- Born: William F. Fitzhugh 12 March 1818 Hamilton, Boone County, Kentucky
- Died: 23 October 1883 (aged 65) McKinney, Texas
- Spouse: Mary Jane Rattan;
- Children: 7

= William F. Fitzhugh =

American soldier, and Texas ranger

William F. Fitzhugh (12 March 1818–23 October 1883) was an American Confederate Army Officer, and Texas Ranger.

== Life ==
Fitzhugh was born on 12 March 1818 in Hamilton, Kentucky to John Fitzhugh and Sarah Shelton. The family moved to Missouri and Fitzhugh volunteered during the Seminole War in Florida at the age of 17. Following his stint in the war, he returned to Missouri and was involved in the 1838 Mormon War which saw the Mormons evicted from Missouri.

The family relocated to Texas in 1845 and settled near the present site of Melissa where he married Mary Jane Rattan and received 640-acres of land.

He served in the First Regiment during the Mexican–American War under the command of Col. John Coffee Hays. During the following years, he settled in Collin County and primarily worked as a farmer, whilst also serving with the Texas Rangers. During the American Civil War, he joined the Confederate Army in March 1862, serving as first colonel of the Sixteenth Texas Cavalry.
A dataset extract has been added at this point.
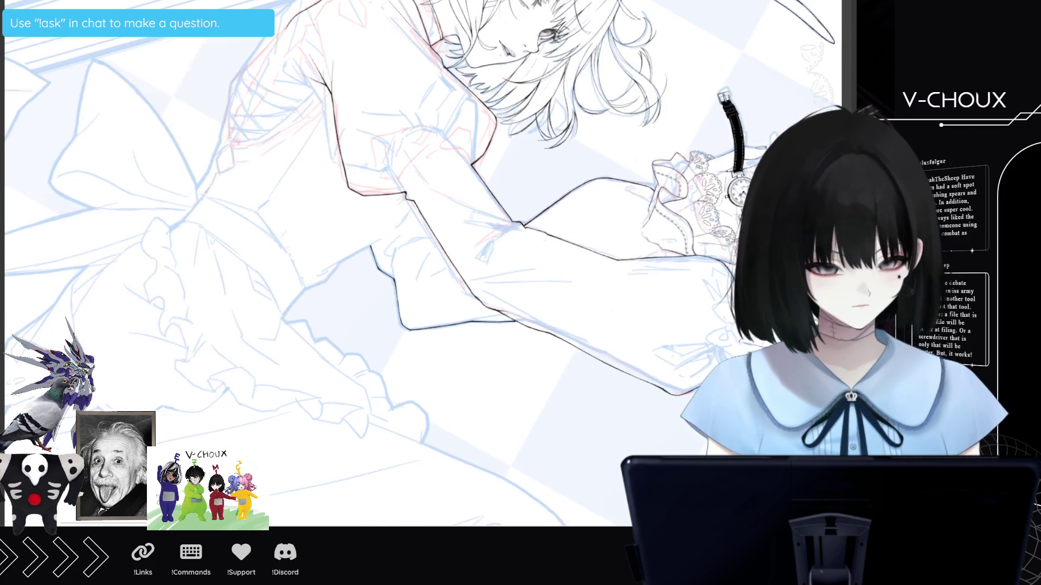
- Rotate the view with the minus key and zoom in on the back and waist
key("minus")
During the Battle of Cotton Plant in Arkansas, he was evacuated from the battlefield after being wounded on his right arm. He returned to Melissa to continue farming.

He later served as a doorkeeper during the Constitutional Convention of 1875.

== Death ==
Fitzhugh died on October 23, 1883, after being thrown from a wagon. He was buried firstly at Forest Grove Cemetery in McKinney but was later reinterred at Fairview Cemetery in Denison.